HP doesn’t really position this as a gaming laptop, but with those specs, it would actually fit the bill for many casual gamers. Games like Shadow of Tomb Raider run fine on the Envy 15 and if you just want a device that can be used for gaming from time to time, this definitely is worth considering. If you just want something that will be snappy with regular web browsing and spreadsheets, it does that too.

The Envy 15 isn’t a particularly light laptop, but the design is sleek and minimalistic. The metallic exterior doesn’t scream for attention and will fit into most boardrooms. Some might say the design is too simple, and the Macbook Pro is definitely sleeker and more refined with its sharp lines. They weigh pretty much the same though.

As mentioned before, the Envy 15 meets the needs for most users.
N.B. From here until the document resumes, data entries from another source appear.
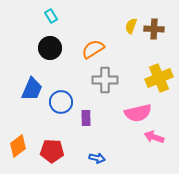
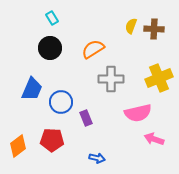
cyan rectangle: moved 1 px right, 2 px down
gray cross: moved 6 px right, 1 px up
purple rectangle: rotated 21 degrees counterclockwise
pink arrow: moved 2 px down
red pentagon: moved 11 px up
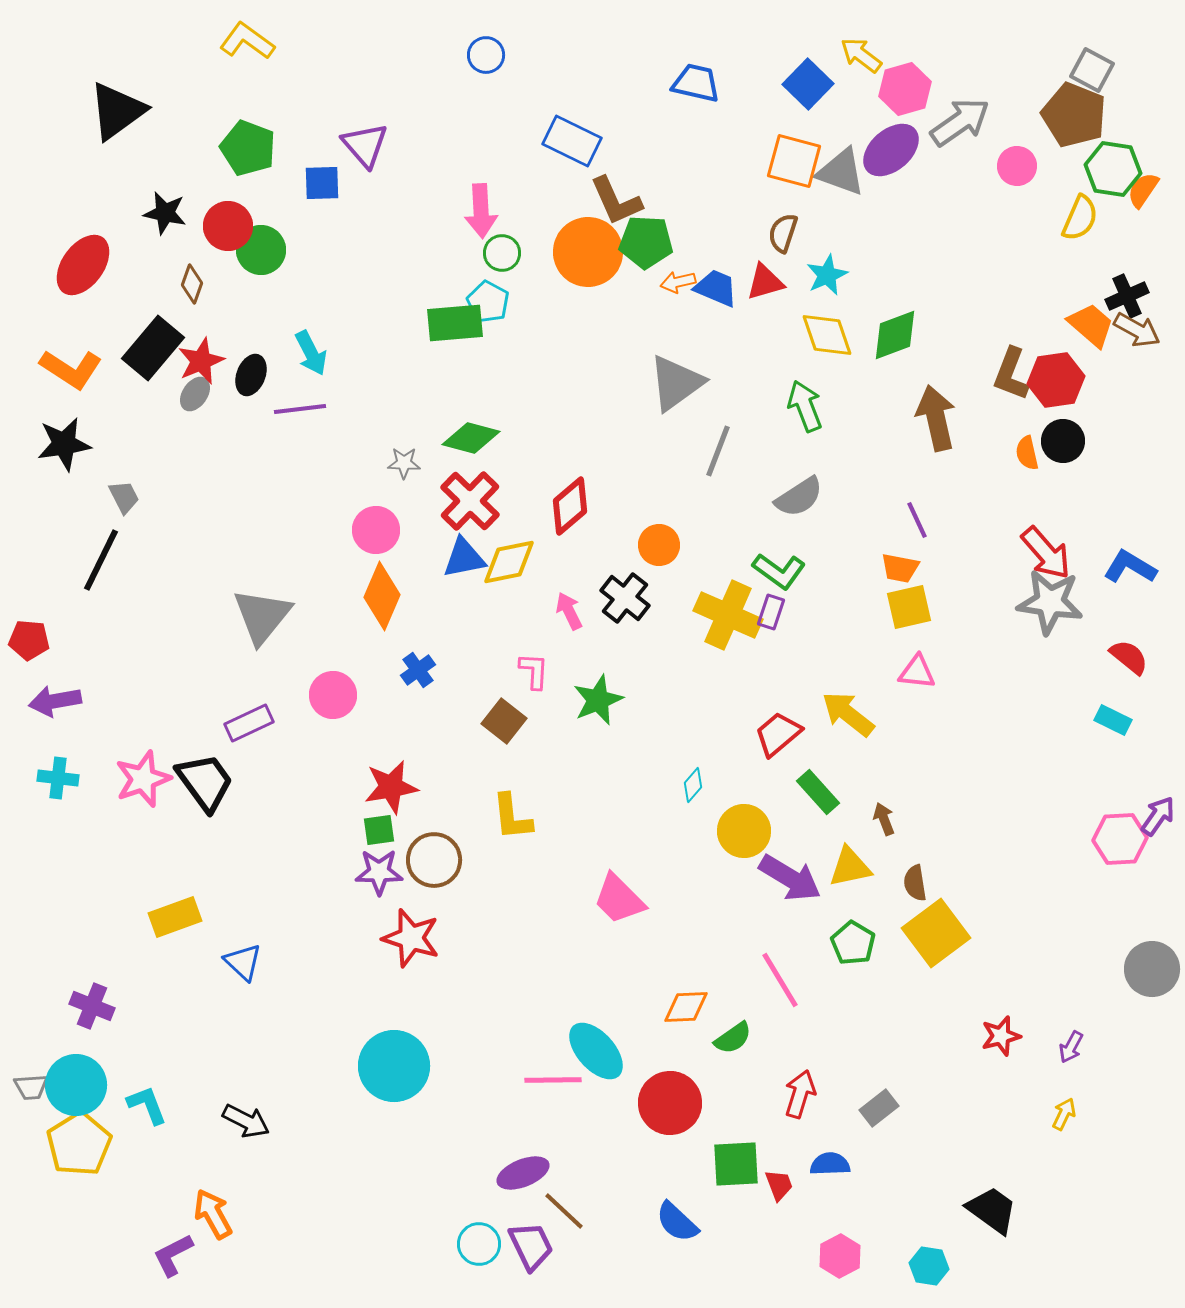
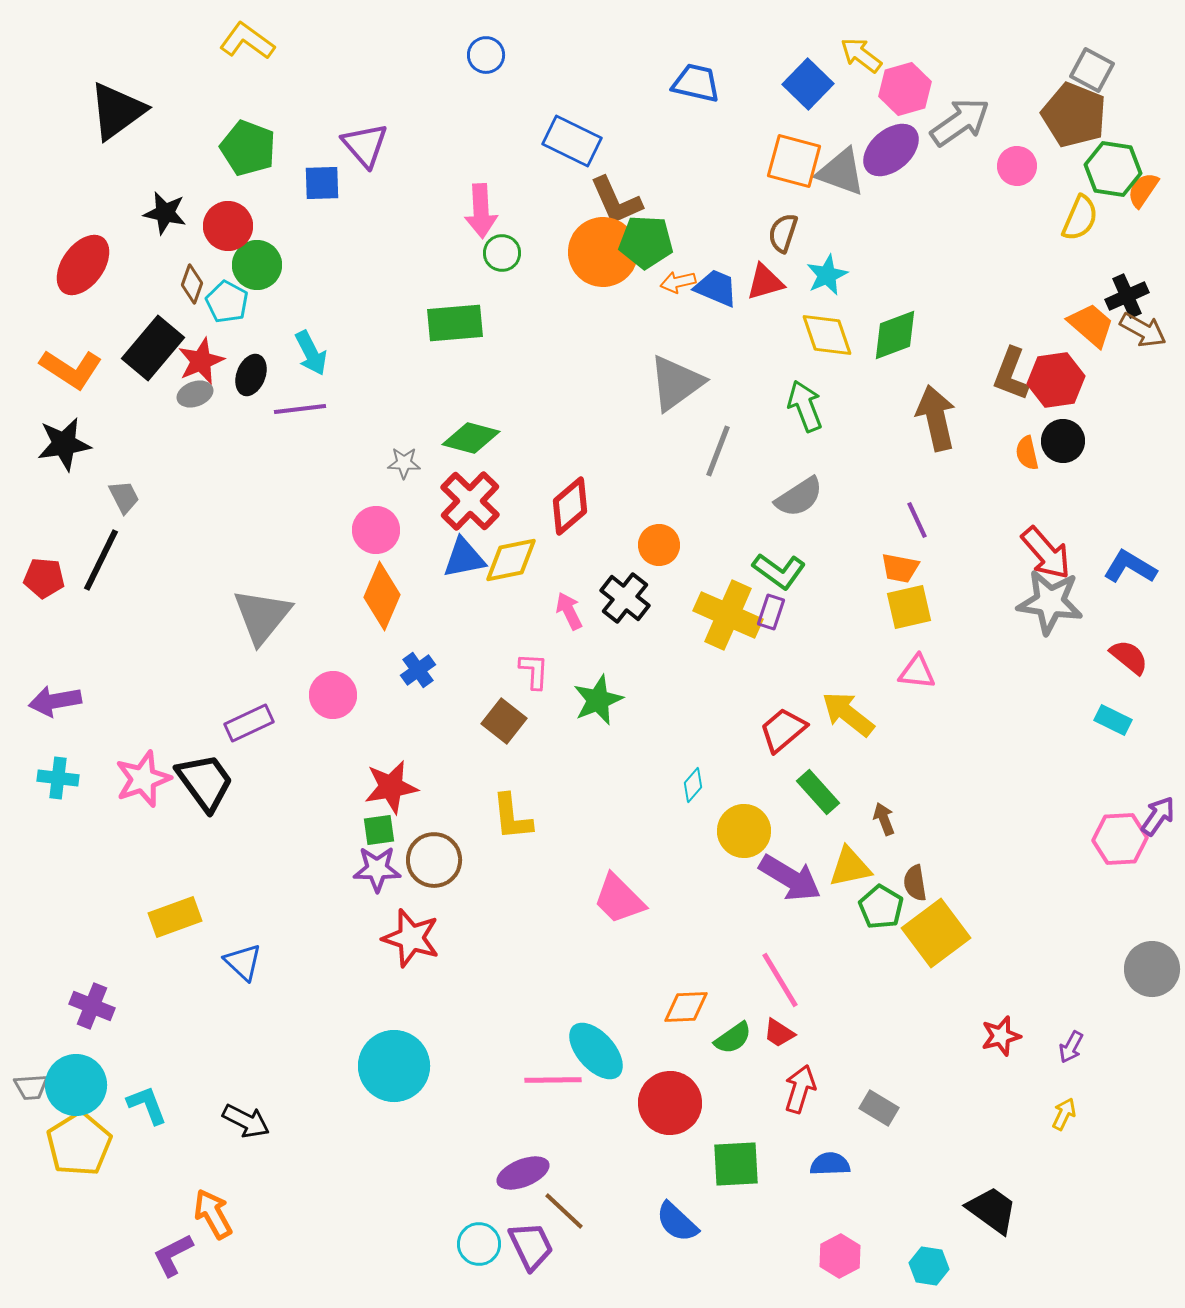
green circle at (261, 250): moved 4 px left, 15 px down
orange circle at (588, 252): moved 15 px right
cyan pentagon at (488, 302): moved 261 px left
brown arrow at (1137, 330): moved 6 px right
gray ellipse at (195, 394): rotated 36 degrees clockwise
yellow diamond at (509, 562): moved 2 px right, 2 px up
red pentagon at (29, 640): moved 15 px right, 62 px up
red trapezoid at (778, 734): moved 5 px right, 4 px up
purple star at (379, 872): moved 2 px left, 3 px up
green pentagon at (853, 943): moved 28 px right, 36 px up
red arrow at (800, 1094): moved 5 px up
gray rectangle at (879, 1108): rotated 69 degrees clockwise
red trapezoid at (779, 1185): moved 152 px up; rotated 144 degrees clockwise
But its keyboard and touchpad disappoint as compared to the Macbook Pro, particularly the touchpad. Typing on the keyboard isn’t as satisfying, because while the key spacing is fine, it lacks the feedback that keys on really good typing keyboards have.

That’s more a personal problem though. The keyboard has some good things, like a fingerprint sensor instead of where one of the CTRL keys are, and a dedicated button to turn the camera off, and most importantly, you won’t need to spend time getting used to it. The touchpad, on the other hand, is too small to be used comfortably. It works on Windows Precision drivers, so it supports all the gestures you need, but the size is often a nuisance.

The touchpad aside, the Envy 15 doesn’t have many drawbacks per se. It doesn’t have the 10 plus hour battery life that ultrabooks do, but laptops with this kind of hardware aren’t expected to either. However, on regular usage, the Macbook Pro does last an hour or so longer than the i7 GTX 1660 version of the Envy 15.

In sum, the Envy 15 is a decent laptop for those who are considering their options in this price range. It’ll save you some money and fits most use cases. If you want the best HP can offer, the top model for this one has an OLED (optical light-emitting diode) display, which delivers even better colors.